- Bereich 3: Sozialer Gehalt der Form, Formen des Sozialen
-
Die erwähnte Überschreitung von im engeren Sinne ästhetischen Formbegriffen auf Prozesse kultureller Semiose beruht auf der Einsicht, dass kulturelle Genese immer die Hervorbringung ›geformter Welt‹ ist. Anders als in den Formbeschreibungen, wie sie etwa in den 1950er und 60er Jahren aus dem Geist einer Formimmanenz des Ästhetischen versucht und – wie etwa in der Schule Günther Müllers – in morphologisch-organologischen Begriffstraditionen verankert wurden, können Ästhetisches und Soziales heute nicht mehr als getrennte Phänomene betrachtet werden. Diese Einsicht bewegt bereits die sogenannten ›ersten Kulturwissenschaften‹ (wie die Georg Simmels oder Ernst Cassirers).
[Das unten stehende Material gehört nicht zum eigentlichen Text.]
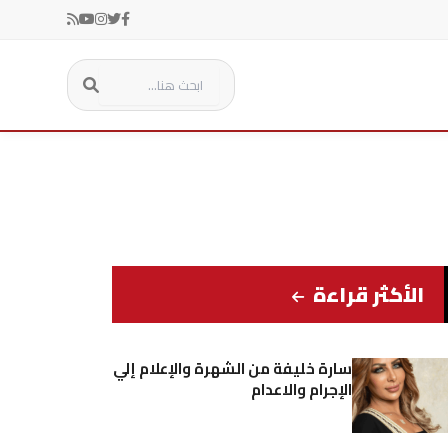
الأكثر قراءة
سارة خليفة من الشهرة والإعلام إلي
الإجرام والاعدام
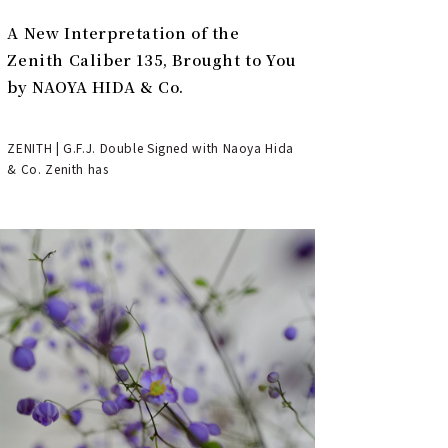
A New Interpretation of the
Zenith Caliber 135, Brought to You
by NAOYA HIDA & Co.
ZENITH | G.F.J. Double Signed with Naoya Hida
& Co. Zenith has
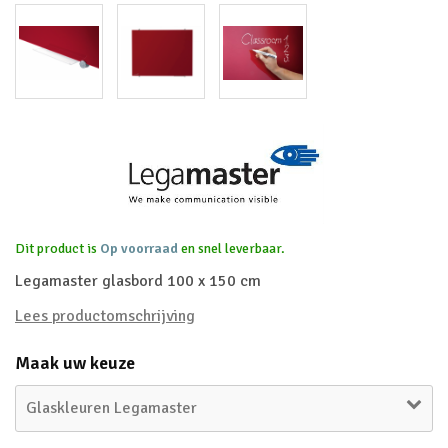
Dit product is
Op voorraad
en snel leverbaar.
Legamaster glasbord 100 x 150 cm
Lees productomschrijving
Maak uw keuze
Glaskleuren Legamaster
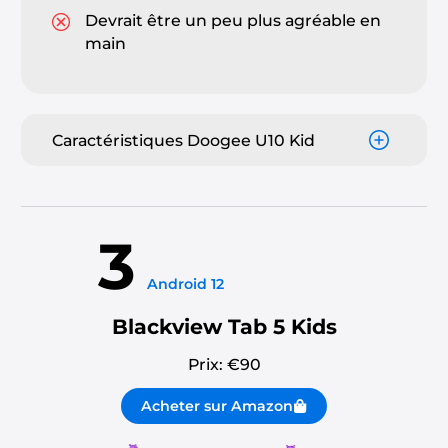
Devrait être un peu plus agréable en
main
Caractéristiques Doogee U10 Kid
3
Android 12
Blackview Tab 5 Kids
Prix: €
90
Acheter sur Amazon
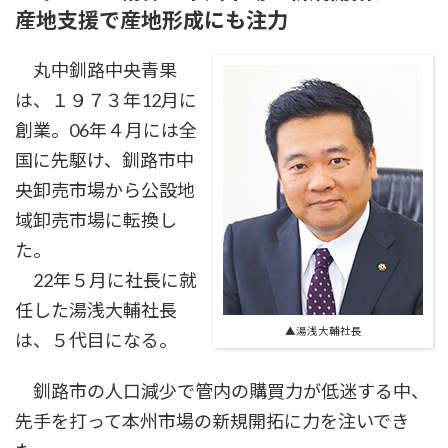
産地支援で産地形成にも注力
丸中釧路中央青果
は、１９７３年12月に
創業。06年４月には全
国に先駆け、釧路市中
央卸売市場から公設地
域卸売市場に転換し
た。
22年５月に社長に就
任した湯浅大輔社長
▲湯浅大輔社長
は、５代目になる。
釧路市の人口減少で管内の購買力が低迷する中、
先手を打って本州市場の新規開拓に力を注いでき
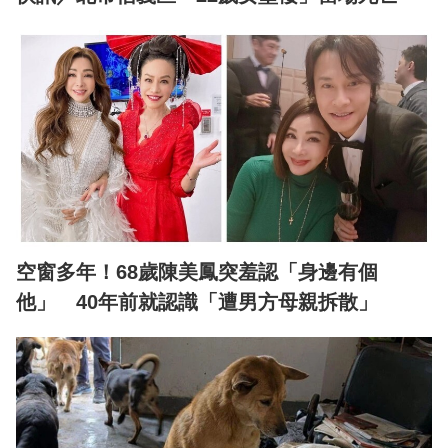
空窗多年！68歲陳美鳳突羞認「身邊有個
他」 40年前就認識「遭男方母親拆散」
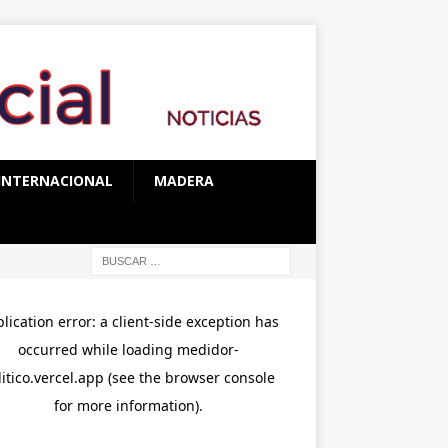
INTERNACIONAL
MADERA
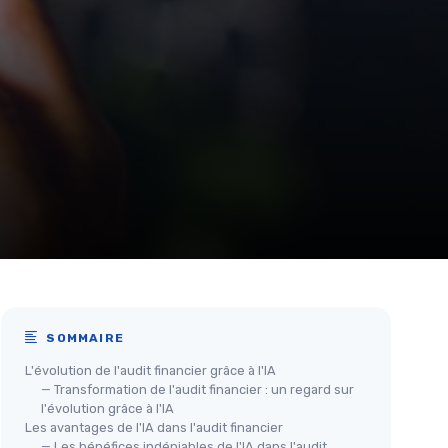
SOMMAIRE
L'évolution de l'audit financier grâce à l'IA
— Transformation de l'audit financier : un regard sur
l'évolution grâce à l'IA
Les avantages de l'IA dans l'audit financier
— Les bénéfices indéniables de l'IA dans l'audit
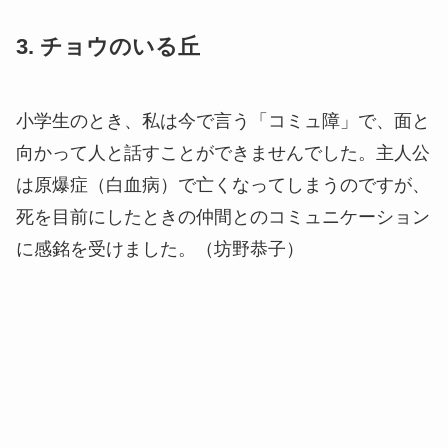
3. チョウのいる丘
小学生のとき、私は今で言う「コミュ障」で、面と
向かって人と話すことができませんでした。主人公
は原爆症（白血病）で亡くなってしまうのですが、
死を目前にしたときの仲間とのコミュニケーション
に感銘を受けました。（坊野恭子）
Dort wurde bereits deutlich, dass der Begriff der Form die Besinnung auf ästhetische Sachverhalte ebenso anleitet wie das Verständnis der Genese sozialer Ordnungen, Vergesellschaftungsformen und Institutionen. Dabei ermöglicht das Zusammenspiel von ästhetischen und sozialen Implikationen der Form eine doppelte Fragerichtung. Zu fragen ist zum einen, welcher soziale ›Gehalt‹ in ästhetischen Formen artikuliert wird – etwa dort, wo fiktionale und experimentelle Szenarien im Sinne der Nicht-Vorhersagbarkeit sozialer Ereignisse gefasst oder ästhetische Probleme der Komplexitätsreduktion als welthaltige Formen sozialer Komplexitätsverarbeitung im Ganzen gedacht werden. Auch literarisch-kulturelle Institutionen wie etwa Museen sind dadurch, dass sie im Kontext zeichen-, symbol- und ritualtheoretischen Prämissen geradezu ›formalistisch‹ beschrieben werden können, als kulturelle Form der Dinge, als Ort und Produkt ihrer Anordnung, reformulierbar.
In Gegenrichtung wäre nach den ästhetischen, formalen und imaginären Prämissen des Sozialen zu fragen. Weite Teile der mittelalterlichen ›Literatur‹ sind der rituellen Profilierung und geradezu theatralen ›Vorführung‹ sozialer Verhaltensweisen gewidmet, deren Artifizialität ebenso formgeneriert ist wie sie sozialkonstitutive Bedeutung hat; Formen sind hier – bis weit in die frühe Neuzeit hinein – nichts, was von den Konstitutionsprozessen des Sozialen abgetrennt wäre, sondern eminente Voraussetzungen für soziale Ordnungen und ihre Inklusionslogiken. Nicht zuletzt ist der Inbegriff des modernen Sozialen – die Institution – genetisch gesehen aus Implikationen der Formgebung und der ästhetischen Form geboren. Formen sind Institutionen aber auch, weil sie Grenzen, Zäsuren, Unterbrechungen in die Dynamik sozialer Verhandlungen und Konflikte eintragen und damit Agenturen bilden, die soziales Geschehen in einem abstrakten Sinne unterbinden, stillstellen, unterbrechen, aber auch moderieren bzw. Übergänge von einem zum anderen herstellen.